I don’t have a magical way to identify those that are lazy (as if that’s wrong), or are just damn tired, and I double you have the means as well.
So yeah, let’s all be a touch less judge-y and try to not make the horror of airport travel worse for anyone else if we can help it.
And what about airport staff pushing people in wheelchairs or transporting them down the concourse in motorized vehicles making beeping sounds? How annoying and inconvenient for the rest of us who must get out of the way.
It seems to me that the closest thing we have to Royalty in America are the people that get to ride in those little carts through the airport. Don’t you hate these things? They come out of nowhere. Beep beep, “Cart people, look out, cart people! Look out!” We all scurry out of the way like worthless peasants. “Ooh! It’s cart people! I hope we didn’t slow you down.
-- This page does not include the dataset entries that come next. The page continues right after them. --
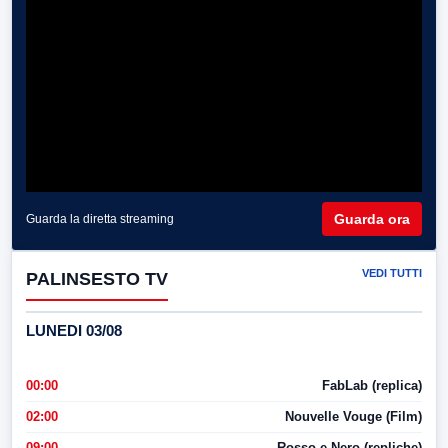
Guarda ora
Guarda la diretta streaming
VEDI TUTTI
PALINSESTO TV
LUNEDI 03/08
00:00
FabLab (replica)
02:00
Nouvelle Vouge (Film)
09:00
Rosso e Nero (repliche)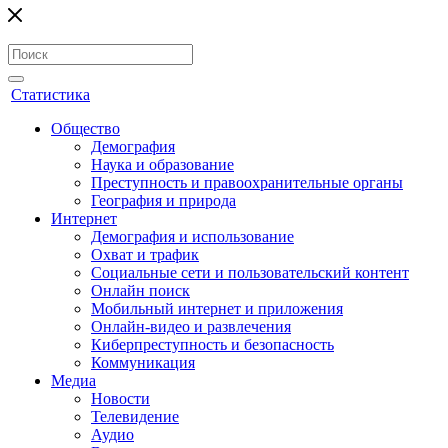
Статистика
Общество
Демография
Наука и образование
Преступность и правоохранительные органы
География и природа
Интернет
Демография и использование
Охват и трафик
Социальные сети и пользовательский контент
Онлайн поиск
Мобильный интернет и приложения
Онлайн-видео и развлечения
Киберпреступность и безопасность
Коммуникация
Медиа
Новости
Телевидение
Аудио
Wave to the cart people, Timmy, they’re the best people in the world.” You know, if you’re too fat, slow and disoriented to get to your gate on time, you’re not ready for air travel.
Interestingly enough, he goes on to say:
The other people I hate are the people that get on to the moving walkway and then just stand there. Like it’s a ride? Excuse me, there’s no animated pirates or bears along the way here. Do your legs work at all?
In my travel last year, a month before I had hip replacement surgery, our plane landed at gate A #, and our connecting flight took off from gate F #. The 2nd flight was actually loading when our 1st flight was landing, and hadn’t even reached the gate. So we had to run across the airport. Hey Seinfeld! You try running with a fucking arthritic hip and an arthritic knee and a cane, toting a fucking suitcase from one end of a major airport to the other and see how fast you can be!